:: PROVIDED ENTRIES ::

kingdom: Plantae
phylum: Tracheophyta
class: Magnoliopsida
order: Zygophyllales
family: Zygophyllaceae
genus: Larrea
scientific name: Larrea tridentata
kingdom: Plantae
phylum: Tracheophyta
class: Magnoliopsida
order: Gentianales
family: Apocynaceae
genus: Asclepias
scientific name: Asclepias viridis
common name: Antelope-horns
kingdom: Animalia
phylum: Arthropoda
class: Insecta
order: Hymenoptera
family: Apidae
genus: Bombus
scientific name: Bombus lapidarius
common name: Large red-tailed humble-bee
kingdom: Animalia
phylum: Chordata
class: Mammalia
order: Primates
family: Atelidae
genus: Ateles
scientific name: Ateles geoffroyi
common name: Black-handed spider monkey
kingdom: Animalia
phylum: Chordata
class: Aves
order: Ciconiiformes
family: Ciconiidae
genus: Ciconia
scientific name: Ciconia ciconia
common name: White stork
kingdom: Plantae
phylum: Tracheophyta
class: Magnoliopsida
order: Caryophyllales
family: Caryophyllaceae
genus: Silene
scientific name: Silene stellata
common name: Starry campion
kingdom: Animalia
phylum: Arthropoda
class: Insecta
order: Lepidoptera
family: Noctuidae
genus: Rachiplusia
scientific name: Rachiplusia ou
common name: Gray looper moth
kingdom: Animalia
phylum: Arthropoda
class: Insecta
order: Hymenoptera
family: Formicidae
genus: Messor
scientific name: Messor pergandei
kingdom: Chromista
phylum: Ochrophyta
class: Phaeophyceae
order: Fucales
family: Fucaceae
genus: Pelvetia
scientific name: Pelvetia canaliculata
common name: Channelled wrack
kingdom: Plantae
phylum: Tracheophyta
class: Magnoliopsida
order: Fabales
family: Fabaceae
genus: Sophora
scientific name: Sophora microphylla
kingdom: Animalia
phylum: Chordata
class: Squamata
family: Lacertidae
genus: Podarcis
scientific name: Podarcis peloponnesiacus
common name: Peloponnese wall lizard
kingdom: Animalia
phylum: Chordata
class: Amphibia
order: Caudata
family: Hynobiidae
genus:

:::

_PROBLEM REQUIREMENTS:_
Copy all of the data above, putting "vernacular name" wherever "common name" occurs and leaving every other line as it is.

_ANSWER TO THE EXERCISE:_
kingdom: Plantae
phylum: Tracheophyta
class: Magnoliopsida
order: Zygophyllales
family: Zygophyllaceae
genus: Larrea
scientific name: Larrea tridentata
kingdom: Plantae
phylum: Tracheophyta
class: Magnoliopsida
order: Gentianales
family: Apocynaceae
genus: Asclepias
scientific name: Asclepias viridis
vernacular name: Antelope-horns
kingdom: Animalia
phylum: Arthropoda
class: Insecta
order: Hymenoptera
family: Apidae
genus: Bombus
scientific name: Bombus lapidarius
vernacular name: Large red-tailed humble-bee
kingdom: Animalia
phylum: Chordata
class: Mammalia
order: Primates
family: Atelidae
genus: Ateles
scientific name: Ateles geoffroyi
vernacular name: Black-handed spider monkey
kingdom: Animalia
phylum: Chordata
class: Aves
order: Ciconiiformes
family: Ciconiidae
genus: Ciconia
scientific name: Ciconia ciconia
vernacular name: White stork
kingdom: Plantae
phylum: Tracheophyta
class: Magnoliopsida
order: Caryophyllales
family: Caryophyllaceae
genus: Silene
scientific name: Silene stellata
vernacular name: Starry campion
kingdom: Animalia
phylum: Arthropoda
class: Insecta
order: Lepidoptera
family: Noctuidae
genus: Rachiplusia
scientific name: Rachiplusia ou
vernacular name: Gray looper moth
kingdom: Animalia
phylum: Arthropoda
class: Insecta
order: Hymenoptera
family: Formicidae
genus: Messor
scientific name: Messor pergandei
kingdom: Chromista
phylum: Ochrophyta
class: Phaeophyceae
order: Fucales
family: Fucaceae
genus: Pelvetia
scientific name: Pelvetia canaliculata
vernacular name: Channelled wrack
kingdom: Plantae
phylum: Tracheophyta
class: Magnoliopsida
order: Fabales
family: Fabaceae
genus: Sophora
scientific name: Sophora microphylla
kingdom: Animalia
phylum: Chordata
class: Squamata
family: Lacertidae
genus: Podarcis
scientific name: Podarcis peloponnesiacus
vernacular name: Peloponnese wall lizard
kingdom: Animalia
phylum: Chordata
class: Amphibia
order: Caudata
family: Hynobiidae
genus:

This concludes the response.